Anyways, I think the best thing to do is assume that once she hits her first local max, she's hit the water, and just use integration and some plug and play math to find out her position.
He said its his first day, and I'm betting he barely even knows about limits and differentiation, let alone integrals.
See how many books I've read so far in 2010
pre-calc?
regular calc?
See how many books I've read so far in 2010
What I learned:
She enters the water at about 5.23 seconds at the rate of 10 ft per second.
Ok, Derivative? Not sure i learned that term or have forgotten it...
Yes, she put us up to this to determine who are the quitters.
I'm not, I'm going to struggle some, but I'm not going to quit dammit.
Edit: I'm still confused on how to get the Length of the slide. Can someone explain Step by step?
Well... not true, if you don't know how to integrate you can't do this question... But you need to know derivatives to do integration (not entirely true, but very true to the understanding of what you're really doing).
Anyways, here is step by step what to do (I think...)
Take the definate integral ( -33.33Cos(0.3t) )
Now plug in t = 0, this is her INTIAL point.
Now plug in t = 5.23 this is her FINAL point.
Length of the slide will be final - initial.
Or...
Take the definate integral from 0 to 5.23 (5.23 on top, 0 on the bottom).
Either way is the exact same thing.
But if you seriously don't know what derivatives, limits, or integration is, you can't do this problem. Like, I can tell you the formula to use, and how to use it, but you won't understand what you're doing.
Derivative, the rate of change of an equation (or model depending). Think of it as the slope it every part of your graph
Integral, the area underneath your curve. Think of it as your backwards operation to derivatives.
take a small section of your graph (1 box in width, no restriction on height) and figure out what the x length of that section is. then look at your curve and find out what the average value of the velocity in that slice is.
so for x=0 to .1 you would have a time segment of .1 seconds and an average velocity of 0+sin(.03)/2 = .029 feet which means in the first .1 second you have moved distance = rate * time which is .029 * .1 = .0029 feet. you can do this another 53 times to find the average value across the entire graph or you can select a larger segment such as .25 or .5 seconds. I suggest .5 myself. add all of those values up and you will get the distance traveled which should be about 33 feet.

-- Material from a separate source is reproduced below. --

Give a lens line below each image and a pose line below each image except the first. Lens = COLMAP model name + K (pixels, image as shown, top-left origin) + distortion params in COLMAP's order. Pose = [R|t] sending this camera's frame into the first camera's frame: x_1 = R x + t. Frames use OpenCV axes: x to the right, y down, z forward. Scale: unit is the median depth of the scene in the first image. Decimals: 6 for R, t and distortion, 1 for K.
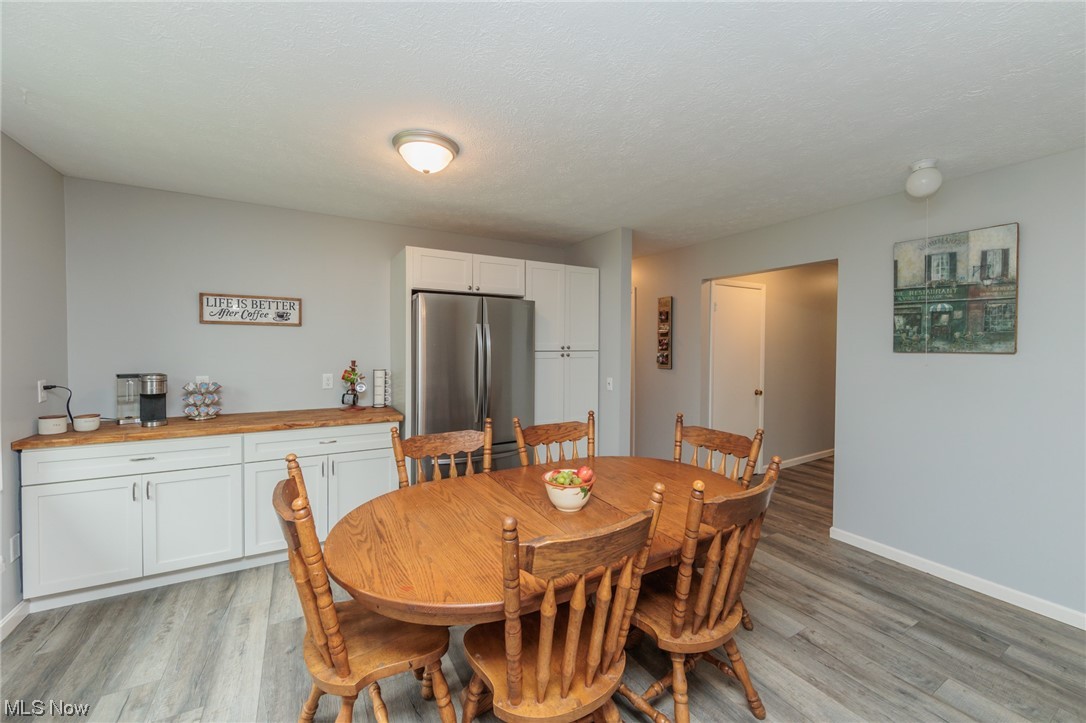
lens RADIAL K [[425.8, 0, 546.5], [0, 425.8, 358.5], [0, 0, 1]] dist [-0.003595, -0.000347]
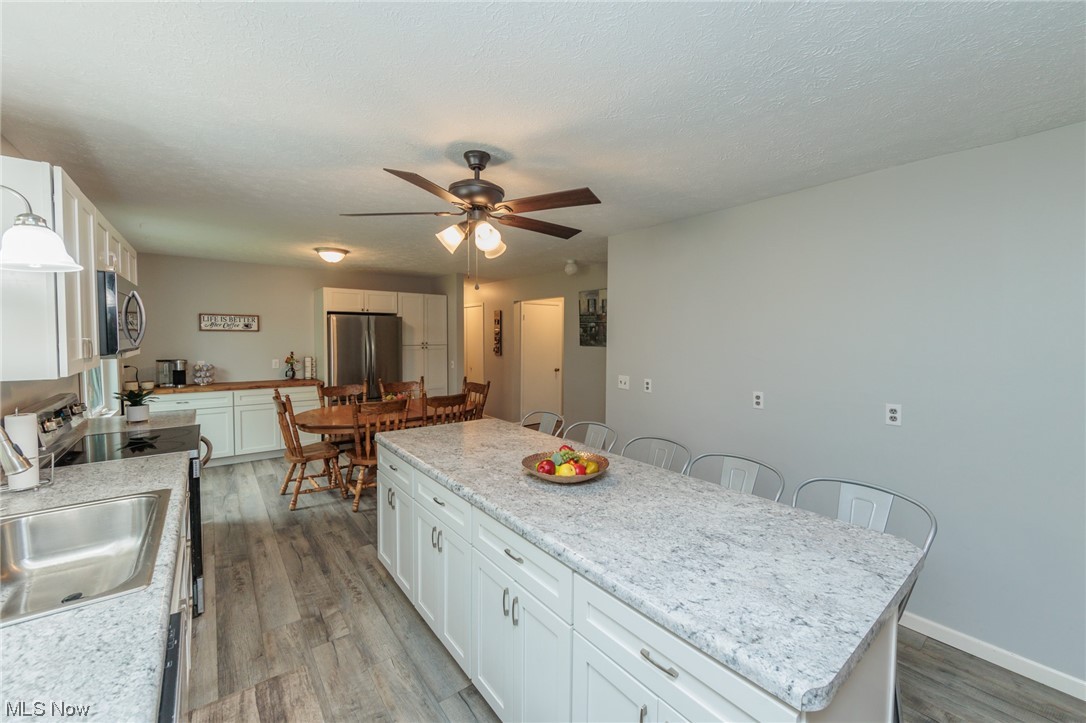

to find the acceleration you are just looking for the slope of the graph of velocity. so my bet here is that you should just take the starting point of 0 and the ending point of 10 ft/s and divide it by the total time which should give you about 2 ft/s*s. you can do the same trick with splitting it up into segments and adding the segments up if you want.
the basic themes are: distance is the area under the curve, acceleration is the slope, domain and range are both just assumptions based on the problem.
Unless you knew the rate of change of velocity was acceleration, and the rate of change of position was velocity, you wouldn't be able to figure this out as well.
well, distance = rate*time is usually taught in algebra.....
the acceleration means that you need to know some physics or science but still, not too far of a stretch.